Incident Report for Buildkite

Postmortem

Service Impact

On 2022-07-04 between 07:36 UTC and 08:04 UTC the Web, API, REST API, Agent API, Job Queue, SCM Integrations and Notifications (GitHub Commit Status Notifications, Email Notifications) were unavailable or in a degraded state.

What happened

We are currently partitioning our large time-series tables (e.g. builds, jobs, artifacts) to improve the efficiency of caches, indexes, and VACUUM operations. Builds older than a few days are rarely accessed, so partitioning builds and their dependent data means old data can (mostly) stay on disk, with in-memory caches left for recent data.

In preparation for table partitioning, a schema migration was applied at 07:34 UTC which caused performance degradation for less than 1% of requests. The migration was manually rolled back at 07:36 UTC. However, the rollback migration required an ACCESS EXCLUSIVE lock on a high throughput table which caused the transaction to wait for in-progress statements on the table to finish. These in-progress statements were made slower by the statements experiencing performance degradation. While the rollback migration was waiting to run, subsequently enqueued transactions were unable to execute. This caused HTTP requests to block for 60 seconds until they received a statement timeout. These blocked requests consumed database connection pool capacity across our application servers causing errors for requests that require database connections. Manual remediation was performed to stop incoming traffic and cancel slow queries blocking the migration. At 07:55 UTC the rollback migration was successfully applied, the application was resumed and service was restored by 08:04 UTC.

How we’re becoming more resilient to issues like this

The rollback migration that required an ACCESS EXCLUSIVE lock on a critical and high throughput table was able to block other queries for an extended period of time. In the future we will use the lock_timeout and statement_timeout parameters to prevent blocking other transactions for more than 10 seconds. We already use these parameters for automated migrations via CI, but we'll now use them for manually initiated rollbacks.

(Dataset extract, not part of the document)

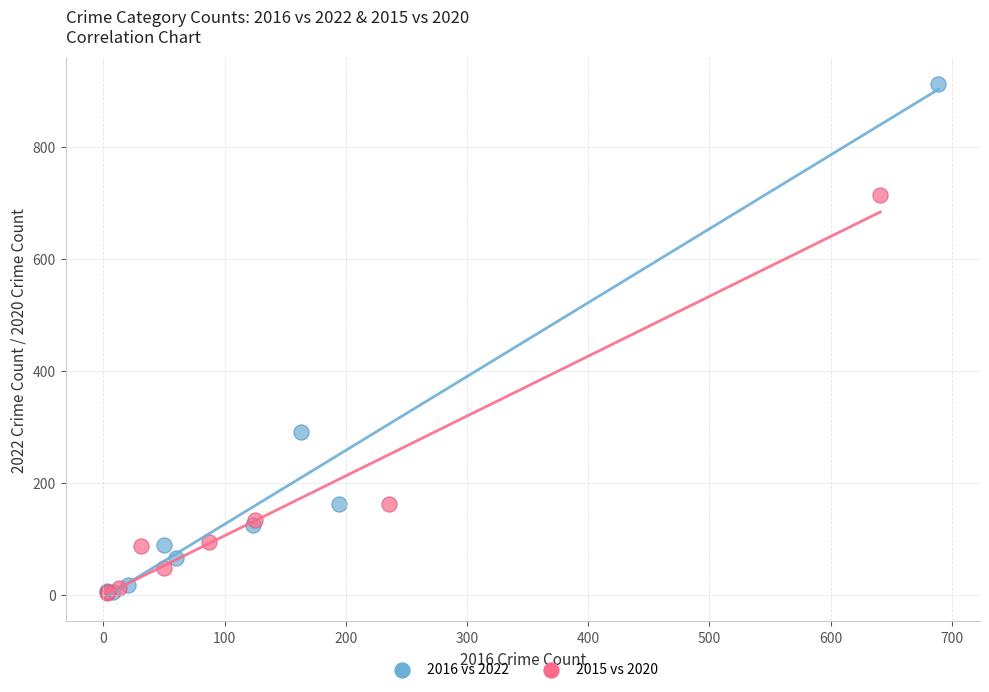

Which series contains the highest Y value?

2016 vs 2022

We've implemented a new capability in our feature switch system that allows us to change the behaviour of a percentage of requests. In the future, where applicable, we use this system to migrate our application across to using new database schema formats without needing to take a database schema lock. This will allow us to rollback without waiting for an additional table lock. It also allows us to build confidence on a smaller percentage of our traffic before rolling out changes more widely.

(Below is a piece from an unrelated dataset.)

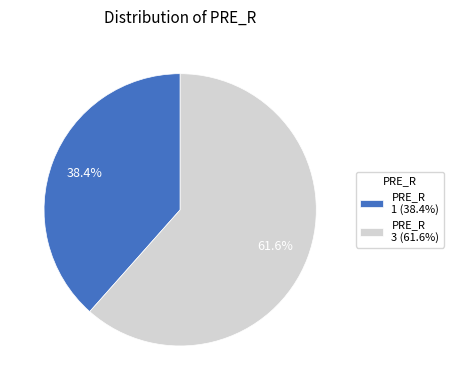

How many slices are in this pie chart?

2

Posted Jul 18, 2022 - 10:31 UTC

Resolved

This incident has been resolved.

Posted Jul 04, 2022 - 08:16 UTC

Monitoring

The service is fully available and we are continuing to investigate and monitor

Posted Jul 04, 2022 - 08:04 UTC

Update

We are continuing to investigate this issue.

Posted Jul 04, 2022 - 07:44 UTC

Investigating

Our engineers are working to resolve a database issue.

Posted Jul 04, 2022 - 07:43 UTC

This incident affected: Web, Agent API, REST API, Job Queue, SCM Integrations, SCM Providers (GitHub, GitHub API Requests, Atlassian Bitbucket SSH, Atlassian Bitbucket Website and API, Atlassian Bitbucket Git via HTTPS), and Notifications (GitHub Commit Status Notifications, Email Notifications, Slack Notifications, Webhook Notifications).